Explanation: ### Explanation This question tests the application of the **IMCI (Integrated Management of Childhood Illness)** guidelines for a child presenting with cough and fever. **1. Why "Very severe disease" is correct:** According to IMCI protocols, a child with cough or difficulty breathing is classified based on the presence of "General Danger Signs." This child exhibits a critical danger sign: **Inability to drink or breastfeed.** Regardless of the respiratory rate or the presence of chest indrawing, the presence of any one General Danger Sign (inability to drink, lethargy/unconsciousness, persistent vomiting, or convulsions) automatically classifies the condition as **Very Severe Disease** (or Severe Pneumonia/Very Severe Disease in some modules). This necessitates urgent referral to a higher center after the first dose of antibiotics. **2. Why the other options are incorrect:** * **Severe Pneumonia:** Under current IMCI guidelines, this classification is used when there is **chest indrawing** but no general danger signs. While "Very Severe Disease" and "Severe Pneumonia" are often grouped together for treatment (referral), the presence of a danger sign (inability to drink) pushes it into the most critical category. * **Pneumonia:** This is classified by **fast breathing** (RR ≥ 40/min for ages 1–5 years) *without* chest indrawing or danger signs.

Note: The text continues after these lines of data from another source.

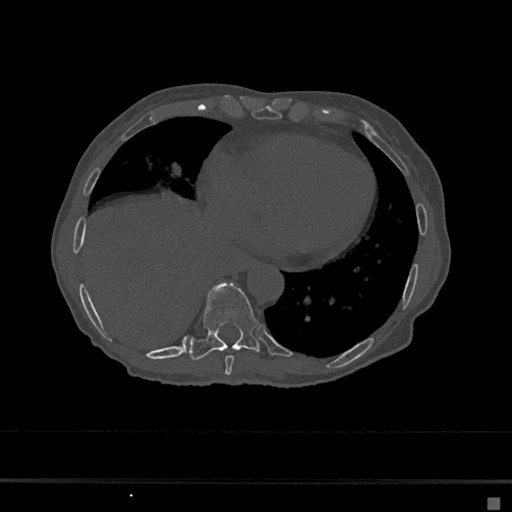
CT including the spine, one axial slice. Position 282 of 797 along the scan axis. Reconstruction kernel Br40s/3. Bone window (W 1800 / L 400 HU). 512 × 512 image matrix, field of view 360 × 360 mm. Female patient, age 68 years. From the clinical record (not read from this slice): primary cancer: renal.
Annotated regions visible in this slice (semi-automatically segmented with operator editing):
- T8 vertebra: bounding box <225,355,235,375> (left, top, right, bottom; pixels)
- T9 vertebra: <189,283,260,360>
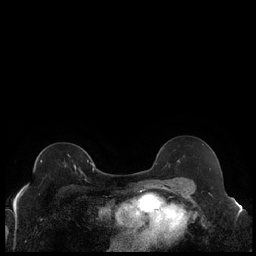
Breast MRI (dynamic contrast-enhanced), one axial slice; slice 129 of 240 in the series (ordered by position); dynamic contrast-enhanced series, time point 2 of 7 at this slice position (early post-contrast); 1.5 T; TE 1.9 ms, TR 4.2 ms; 0.8 mm slice thickness; 256 × 256 image matrix. Female patient.
Structures marked on this image (semi-automatic segmentation, software-assisted and operator-edited):
- enhancing-tissue mask used for the functional tumour volume (all voxels passing the contrast-enhancement thresholds inside the analysis volume; usually the tumour): bounding box [x1, y1, x2, y2] px = [41, 160, 89, 173]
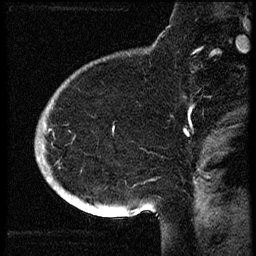
Breast MRI (dynamic contrast-enhanced), one sagittal slice; dynamic contrast-enhanced study with each time point stored as its own series, time point 2 of 3 at this slice position (early post-contrast, ordered by acquisition time); 1.5 T; TE 4.2 ms, TR 18.9 ms; 2 mm slice thickness; 256 × 256 image matrix. Female patient. Case-level facts recorded for this patient, not image findings: setting: breast cancer imaged before/during neoadjuvant chemotherapy; receptor status: HR-positive, HER2-negative.
Structures marked on this image (semi-automatic segmentation, software-assisted and operator-edited):
- analysis volume of interest (the breast-tissue region the enhancement analysis was run in; not a lesion): bounding box <38,87,104,173> (left, top, right, bottom; pixels)
- tumour enhancement mask (voxels above the 100 % enhancement threshold inside the analysis volume of interest): <44,125,46,127>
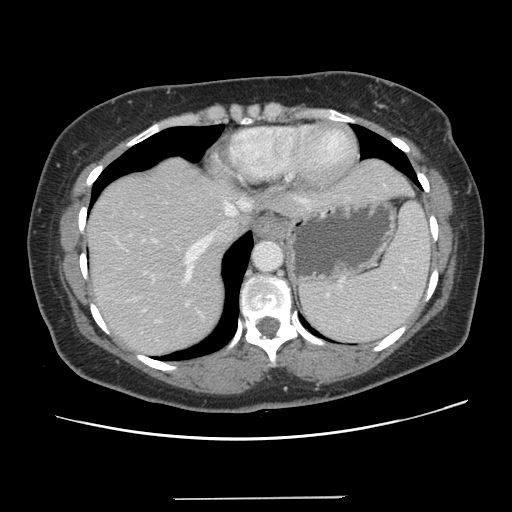
Contrast-enhanced abdominal CT, one axial slice; position 111 of 141 along the scan axis; 120 kVp; intravenous contrast given; soft-tissue window (W 400 / L 40 HU); 2.5 mm slice thickness; 512 × 512 image matrix, field of view 366 × 366 mm. From the clinical record (not read from this slice): patient: male, age 65 years at operation; diagnosis: colorectal cancer liver metastases, imaged before liver resection; multiple liver metastases: no; largest metastasis: 14.5 cm; disease in both lobes: yes.
Structures marked on this image (expert manual segmentation):
- hepatic veins: bounding box (x1, y1, x2, y2) in pixels: (113, 196, 313, 280)
- liver: (87, 158, 410, 356)
- planned liver remnant (the part of the liver to remain after resection): (86, 208, 252, 356)
- portal vein (with intrahepatic branches): (143, 238, 190, 322)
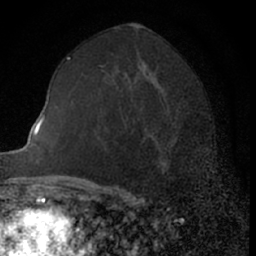
Breast MRI (dynamic contrast-enhanced), one axial slice; position 36 of 66 along the scan axis; cropped to one breast; dynamic contrast-enhanced series, time point 2 of 7 at this slice position (early post-contrast); 1.5 T; TE 3 ms, TR 6.3 ms; 2.4 mm slice thickness; 256 × 256 image matrix, field of view 145 × 145 mm. Female patient.
Annotated regions visible in this slice (semi-automatically segmented with operator editing):
- enhancing-tissue mask used for the functional tumour volume (all voxels passing the contrast-enhancement thresholds inside the analysis volume; usually the tumour): box from (x=157, y=148) to (x=167, y=165) px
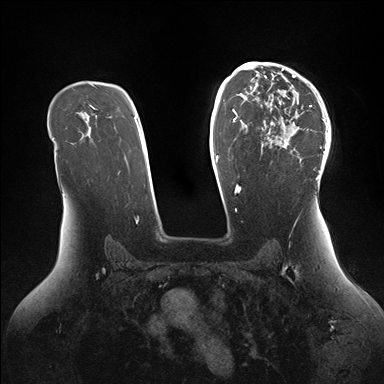
Breast MRI (dynamic contrast-enhanced), one axial slice; position 103 of 176 along the scan axis; dynamic contrast-enhanced series, time point 2 of 7 at this slice position (early post-contrast); 1.5 T; TE 1.5 ms, TR 4.1 ms; 1.1 mm slice thickness; 384 × 384 image matrix, field of view 340 × 340 mm. Female patient.
Structures marked on this image (semi-automatically segmented with operator editing):
- enhancing-tissue mask used for the functional tumour volume (all voxels passing the contrast-enhancement thresholds inside the analysis volume; usually the tumour): bounding box [x1, y1, x2, y2] px = [246, 64, 330, 180]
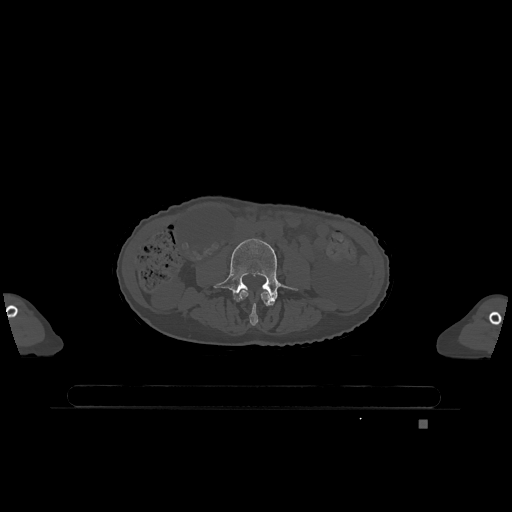
CT including the spine, one axial slice. Slice 313 of 1317 in the series (ordered by position). Bone window (W 1800 / L 400 HU). 0.5 mm slice thickness. 512 × 512 image matrix, field of view 500 × 500 mm. Female patient, age 74 years. From the clinical record (not read from this slice): primary cancer: lung.
Annotated regions visible in this slice (semi-automatic segmentation, software-assisted and operator-edited):
- L3 vertebra: box from (x=239, y=290) to (x=271, y=326) px
- L4 vertebra: (x=213, y=238)–(x=297, y=305)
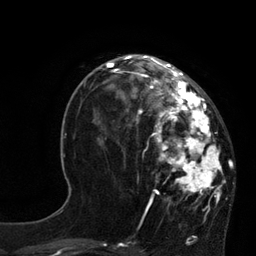
Breast MRI, one axial slice. Slice 32 of 80 in the series (ordered by position). Cropped to one breast. Dynamic contrast-enhanced series, time point 2 of 7 at this slice position (early post-contrast). 3 T. TE 2.1 ms, TR 4.4 ms. 256 × 256 image matrix. Female patient.
Structures marked on this image (semi-automatically segmented with operator editing):
- enhancing-tissue mask used for the functional tumour volume (all voxels passing the contrast-enhancement thresholds inside the analysis volume; usually the tumour): bounding box (x1, y1, x2, y2) in pixels: (113, 60, 223, 206)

Although this child has fast breathing (45/min), the danger sign overrides this classification. * **No Pneumonia:** This is used for children with cough/cold who have a normal respiratory rate and no danger signs. **3. Clinical Pearls for NEET-PG:** * **IMCI Respiratory Rates for Fast Breathing:** * < 2 months: ≥ 60/min * 2–12 months: ≥ 50/min * 12 months–5 years: ≥ 40/min * **Weight-for-Age:** Note that this 2-year-old weighs only 5 kg (expected weight ~12 kg), indicating **Severe Acute Malnutrition (SAM)**, which further increases the risk of mortality in pneumonia. * **Treatment:** Very severe disease requires a pre-referral dose of IM/IV Ampicillin and Gentamicin.